L’Ethiopie est de nouveau en état d’urgence, qu’en pensez-vous? C'est ce qui faisait le plus peur à certains d'entre nous. Je ne crois pas que ce soit de nature à régler la crise politique que traverse ce pays, en aucune manière. L'état d'urgence signifie qu'on t'empêche de mener tes activités.
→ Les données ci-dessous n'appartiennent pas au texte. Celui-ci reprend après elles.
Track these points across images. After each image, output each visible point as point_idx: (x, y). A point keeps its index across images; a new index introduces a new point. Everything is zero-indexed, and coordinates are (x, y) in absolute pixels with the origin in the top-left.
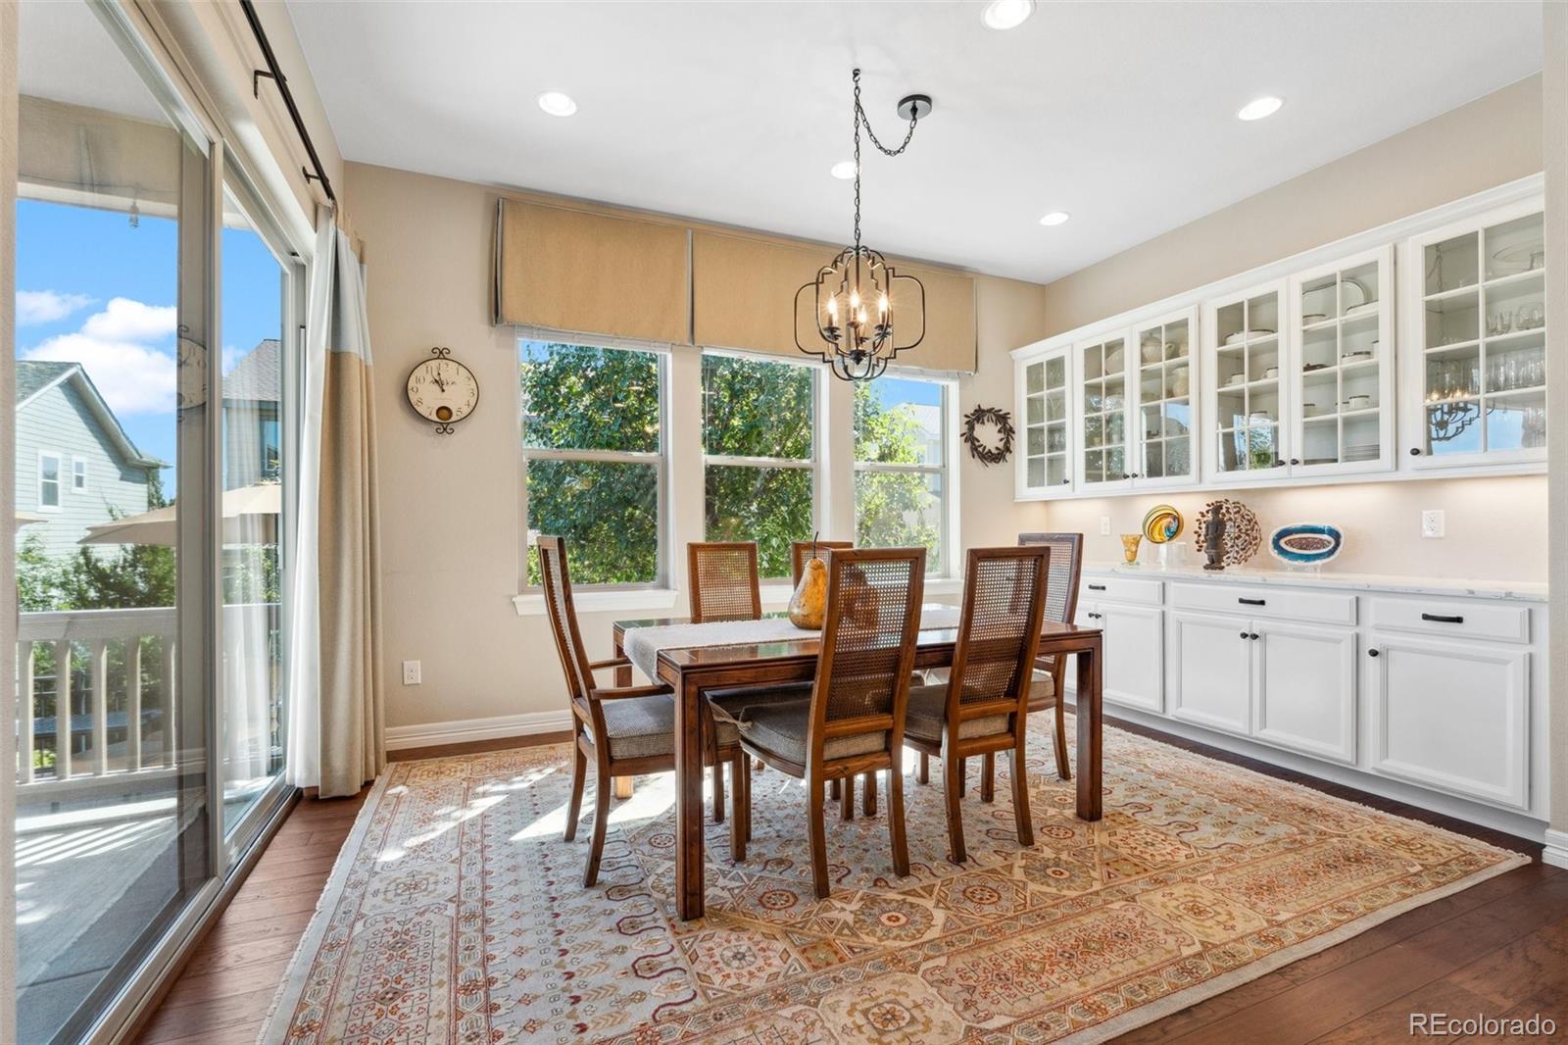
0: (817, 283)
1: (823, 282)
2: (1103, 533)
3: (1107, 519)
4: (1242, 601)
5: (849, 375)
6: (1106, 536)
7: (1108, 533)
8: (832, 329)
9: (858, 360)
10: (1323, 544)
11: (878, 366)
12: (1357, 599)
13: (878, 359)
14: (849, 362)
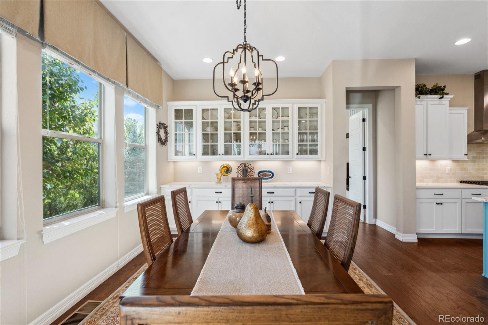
0: (223, 63)
1: (228, 62)
2: (199, 172)
3: (201, 168)
4: (268, 193)
5: (240, 108)
6: (201, 173)
7: (201, 172)
8: (233, 85)
9: (245, 101)
10: (269, 175)
11: (255, 104)
12: (295, 190)
13: (256, 101)
14: (241, 102)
J'ai par exemple été détenu parce que les autorités ont affirmé que je n'avais pas respecté l'état d'urgence en voyageant en Europe pour être auditionné par le Parlement européen [le 9 novembre 2016]. L'état d'urgence, ce sont des détentions, des tueries… Vous savez, des milliers et des milliers d'Oromos ont été emprisonnés à cause de cette mesure, donc ce n'est vraiment pas une bonne nouvelle.
MERERA GUDINA PRÉSIDENT DU CONGRÈS FÉDÉRALISTE OROMO «Les Ethiopiens refusent désormais d’être dirigés «à l’ancienne» par le parti au pouvoir»
Craignez-vous un coup d’Etat militaire? La mise en oeuvre de l'état d'urgence se fait, sans aucun doute, à travers les structures militaire et sécuritaire. Qu'on le qualifie de «coup» ou autrement, ce n'est rien d'autre que l'usage illimité de la force pour «pacifier» le peuple. Je ne pense pas que ce soit un «coup d'Etat» dans le sens où c'est le parti au pouvoir qui le met en oeuvre. Cela pourrait en revanche être un coup «contre l'Etat», mais pas contre le parti (sourire).
Que pensez-vous de la situation actuelle, et notamment de la démission du premier ministre? Le pays est à un tournant majeur. Pas à cause de la démission d'Hailemariam Desalegn, mais parce que la crise politique va crescendo. Les Ethiopiens ont atteint un point où ils refusent désormais d'être dirigés «à l'ancienne» par le parti au pouvoir.
Pourquoi pensez-vous qu’Hailemariam Desalegn a démissionné? Est-ce parce qu’il est trop libéral et voulait des réformes? Il est évident qu'Hailemariam n'a pas l'autorité de l'ancien premier ministre [Meles Zenawi, décédé en 2012], donc cette démission peut être la conséquence de pressions du parti au pouvoir ou ça peut bien être n'importe quoi d'autre, pour nous ce n'est pas si important.
Ce n’est pas une nouvelle importante? Non vraiment pas. Pas pour nous. Ce qui est important, c'est la prochaine étape à l'intérieur de la coalition au pouvoir, le Front démocratique révolutionnaire des peuples éthiopiens (FDRPE). Il a commencé à libérer les prisonniers politiques, mais on attend beaucoup plus.
C’est-à-dire? L'ouverture de l'espace politique, de véritables négociations avec les forces politiques qui bénéficient d'un soutien de la population, des négociations à propos du Bureau national des élections pour en faire une institution réellement indépendante et neutre et, enfin, la préparation d'élections libres et justes [programmées en 2020].
Y aura-t-il une grande coalition oromo? Si oui, que deviennent les Amharas, les Tigréens et les autres «nationalités» éthiopiennes dans le futur partage du pouvoir? L'aspiration commune des peuples de ce pays, et pas seulement des Oromos, c'est la démocratisation de l'Etat éthiopien. Cela inclut bien sûr l'opposition tigréenne [les Tigréens dominent la coalition FDRPE au pouvoir depuis 1991], et on travaille avec eux. Par exemple, Medrek [coalition dont fait partie le CFO de Merera Gudina] est une alliance de quatre partis, dont l'un est tigréen. Donc la question d'une grande coalition oromo contre les autres, ou d'une grande coalition amhara contre les autres, ne se pose pas. Les vraies questions sont donc: l'Etat éthiopien peut-il se démocratiser? Le parti au pouvoir a-t-il la volonté politique de le faire?
Il y a eu des négociations l’an dernier avec certains partis politiques… Ces discussions concernaient uniquement des gens liés au parti au pouvoir. Il faut de vraies négociations politiques, immédiatement. Et vous y croyez? Parce que l’état d’urgence n’est pas un signe positif de ce point de vue… Non. L'Ethipopie est en crise et ils ont choisi cette manière de la gérer. Ce pays est trop grand pour un seul parti, c'est un pays de 100 millions d'habitants, tellement diversifié! Un seul parti ne peut répondre à tous les problèmes.